** RECORDED DATA **
◆ ◆ ◆ ◆ ◆ ◆ ◆

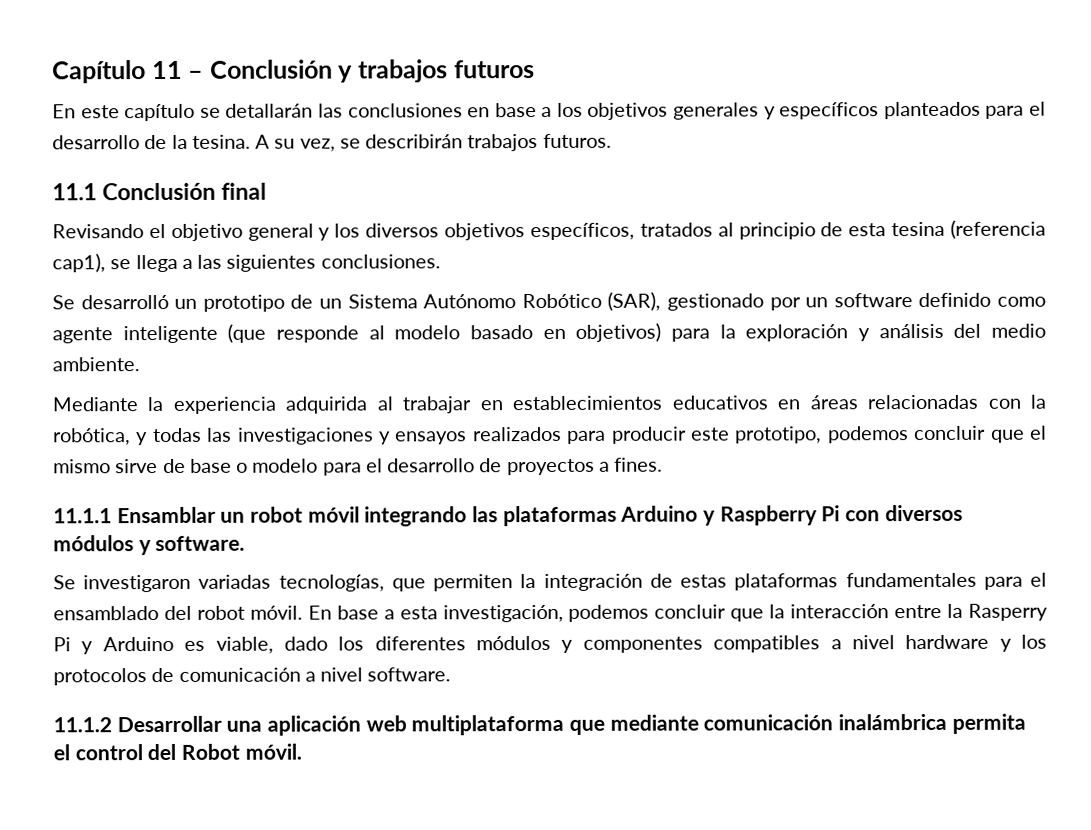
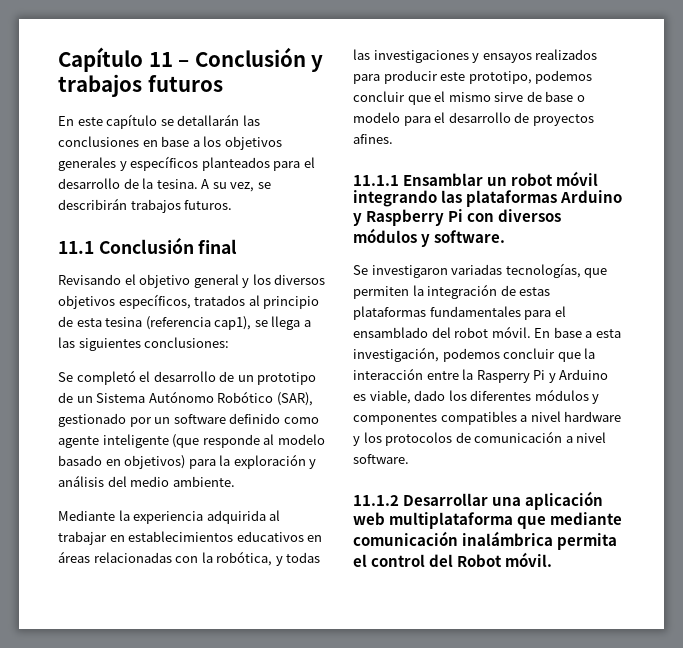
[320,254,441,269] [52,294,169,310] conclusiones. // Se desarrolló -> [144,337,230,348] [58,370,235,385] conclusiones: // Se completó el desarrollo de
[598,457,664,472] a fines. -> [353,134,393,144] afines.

◆ ◆ ◆ ◆ ◆ ◆ ◆

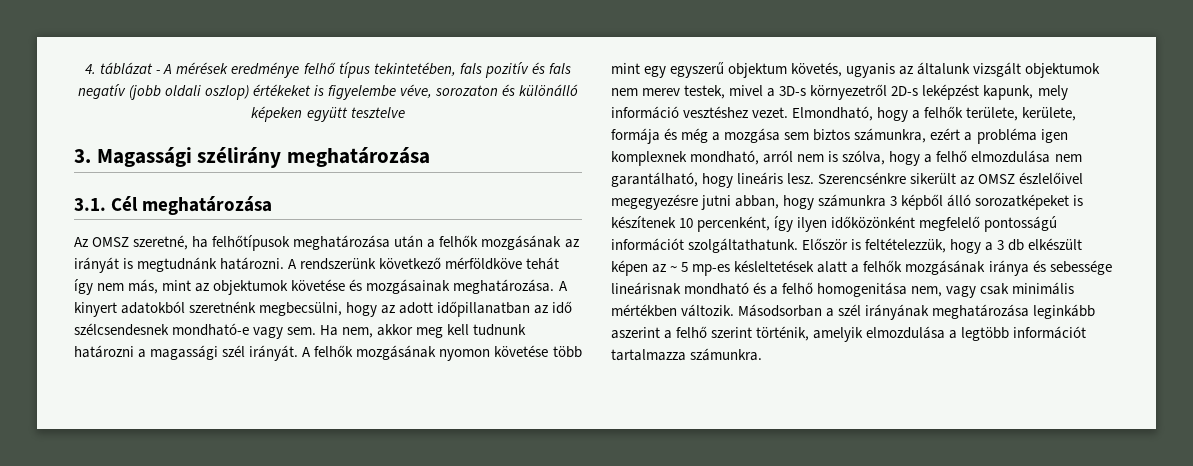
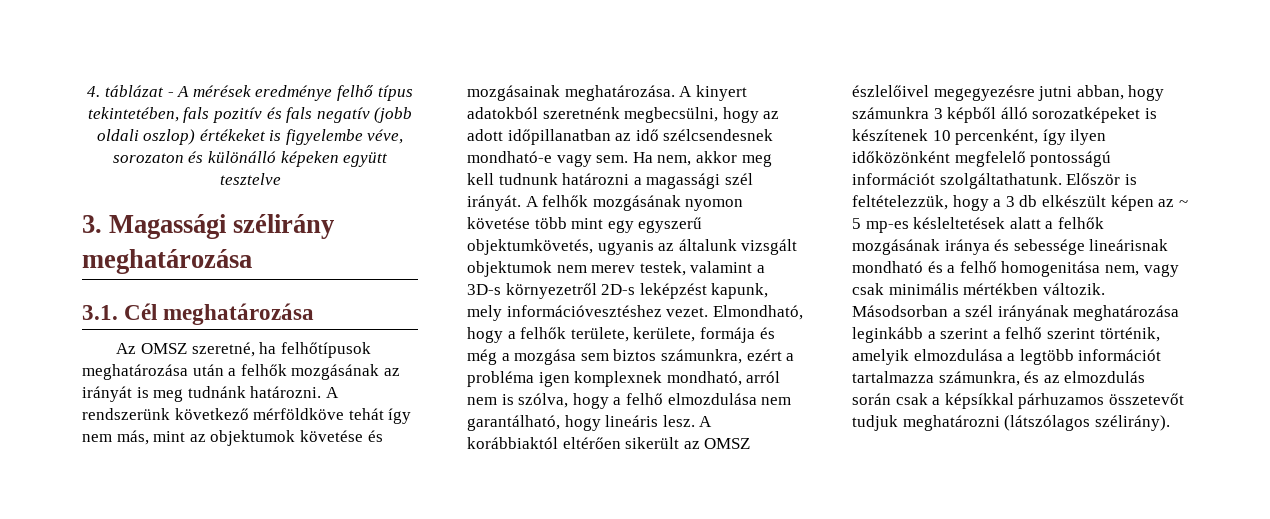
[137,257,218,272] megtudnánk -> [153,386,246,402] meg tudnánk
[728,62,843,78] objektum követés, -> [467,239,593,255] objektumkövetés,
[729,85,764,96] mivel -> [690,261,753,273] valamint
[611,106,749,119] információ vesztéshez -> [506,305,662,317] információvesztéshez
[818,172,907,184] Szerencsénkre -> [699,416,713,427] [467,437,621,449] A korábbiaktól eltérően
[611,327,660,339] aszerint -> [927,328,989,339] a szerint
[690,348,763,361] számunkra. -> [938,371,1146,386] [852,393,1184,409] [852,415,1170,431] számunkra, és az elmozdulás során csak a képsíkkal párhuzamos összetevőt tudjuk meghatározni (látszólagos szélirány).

◆ ◆ ◆ ◆ ◆ ◆ ◆

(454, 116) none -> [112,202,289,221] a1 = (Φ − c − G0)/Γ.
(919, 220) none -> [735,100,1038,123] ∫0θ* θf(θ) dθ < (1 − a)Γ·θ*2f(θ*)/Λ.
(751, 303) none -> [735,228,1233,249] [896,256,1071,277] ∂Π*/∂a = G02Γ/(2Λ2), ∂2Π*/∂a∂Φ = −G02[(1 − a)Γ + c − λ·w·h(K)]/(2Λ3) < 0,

◆ ◆ ◆ ◆ ◆ ◆ ◆

** TASK TO COMPLETE **
From the records above, extract exactly and only the lines that begin at the line with "(454, 116) none" and stop after the line with "(751, 303) none".

** COMPLETED EXERCISE **
(454, 116) none -> [112,202,289,221] a1 = (Φ − c − G0)/Γ.
(919, 220) none -> [735,100,1038,123] ∫0θ* θf(θ) dθ < (1 − a)Γ·θ*2f(θ*)/Λ.
(751, 303) none -> [735,228,1233,249] [896,256,1071,277] ∂Π*/∂a = G02Γ/(2Λ2), ∂2Π*/∂a∂Φ = −G02[(1 − a)Γ + c − λ·w·h(K)]/(2Λ3) < 0,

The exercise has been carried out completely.